Hastings man uses personal story to raise awareness about drunk driving dangersThis holiday season, Hastings resident Neville Amondson is hoping that drivers will make a decision to not drink and drive. “I don’t want people to go through what I had to go through over the holidays,” he said.
By: Katrina Styx, The Hastings Star-Gazette
This holiday season, Hastings resident Neville Amondson is hoping that drivers will make a decision to not drink and drive.
“I don’t want people to go through what I had to go through over the holidays,” he said.
On Wednesday morning, he spoke with students in Hastings High School’s driver education classes about his own experiences with drunk driving. His story began in about 1980 in Wisconsin, when he was in his early 20s. He had gotten drunk at a party, got in his car to drive home and even drank a bit more while behind the wheel. On the way, he sideswiped another vehicle and sent it into the ditch, but he didn’t even realize it. A few miles down the road, he was pulled over by the police.
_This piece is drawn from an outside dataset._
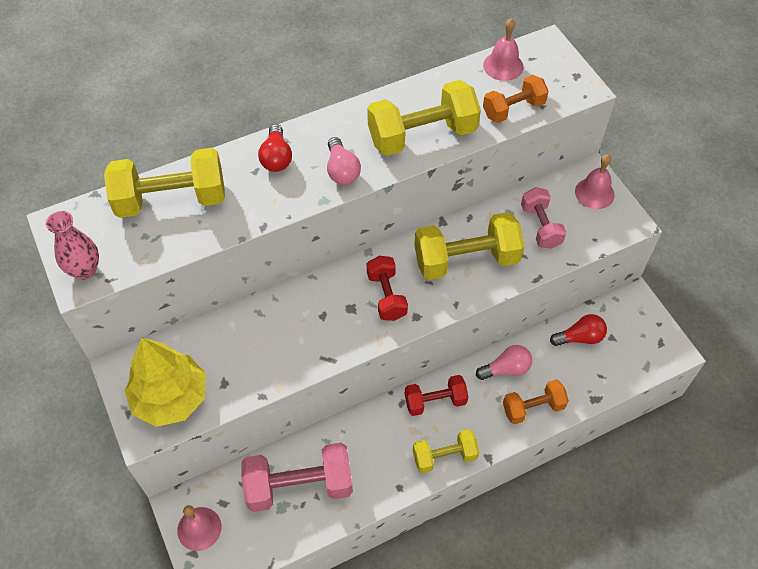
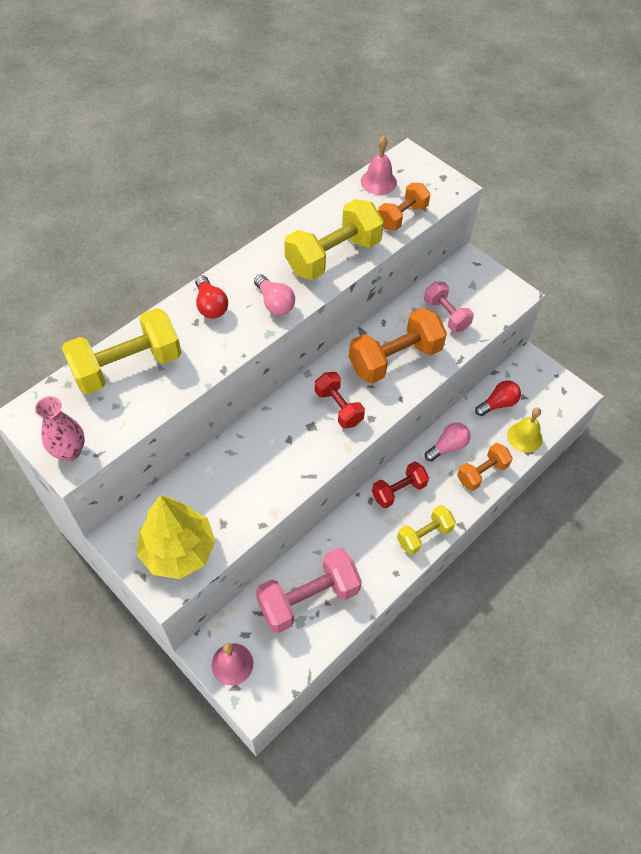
camera: 20 degrees left, 0 degrees up
(466, 260) = (395, 359): yellow dumbbell -> orange dumbbell
(594, 193) = (479, 276): pink bell -> none
(596, 382) = (524, 437): none -> yellow bell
Back then, though, police weren’t so strict. They knew you, he said, and more often than not would simply give drunk drivers a ride home instead of taking them to jail. That’s exactly what happened that night. The police took Amondson to his mother’s house after making him promise to return the next day to receive his tickets.
The next day, Amondson got his five tickets – although they weren’t anything severe. He was never charged with drunk driving. But as he looked over the damage to his car, he began to question what he was doing to himself and what he was doing to other innocent people on the road when he decided to drink and drive, he said. Since then, he’s never gotten behind the wheel drunk, he said.
It was about 10 years later that drunk driving touched his life again. It was 1:45 a.m. May 20, 1990, when Amondson got the call. His mother had been walking along the road at about 9:45 that evening in Balsam Lake, Wis., when a drunk driver in a three-quarter-ton truck hit her and then drove away. Police pronounced her dead at the scene. The driver had a .292 blood-alcohol concentration, well above the .10 legal limit at the time. It was his fifth drunk driving incident, and he was charged with vehicular homicide.
The effects of the crash went far beyond grieving over his mother’s death, however.
“There’s a lot of emotional impact,” he said.
About half a year before the crash, he and his mother had gotten into a fight and had stopped talking to each other. It was a week before Mother’s Day, but he had already decided not to even send his mother a card. Her death meant he would never be able to repair the relationship.
He had a lot of anger and frustration towards his mother and towards the driver who killed her, he said, and then he started lashing out emotionally against his wife.
“That’s one of the worst things you can do,” he said, “because you can’t see the hurt you’re doing to the other person.”
When he finally realized the pressure he was putting on his marriage, he talked with her and admitted he needed help. It was then he found out she had been planning on leaving him. With his admission, they were able to repair the damage. A year and a half of counseling helped them through, and she supported him through it all until health problems took her life.
“She never left me. She stood by me,” he said.
“It’s been nine years and I miss her a lot.”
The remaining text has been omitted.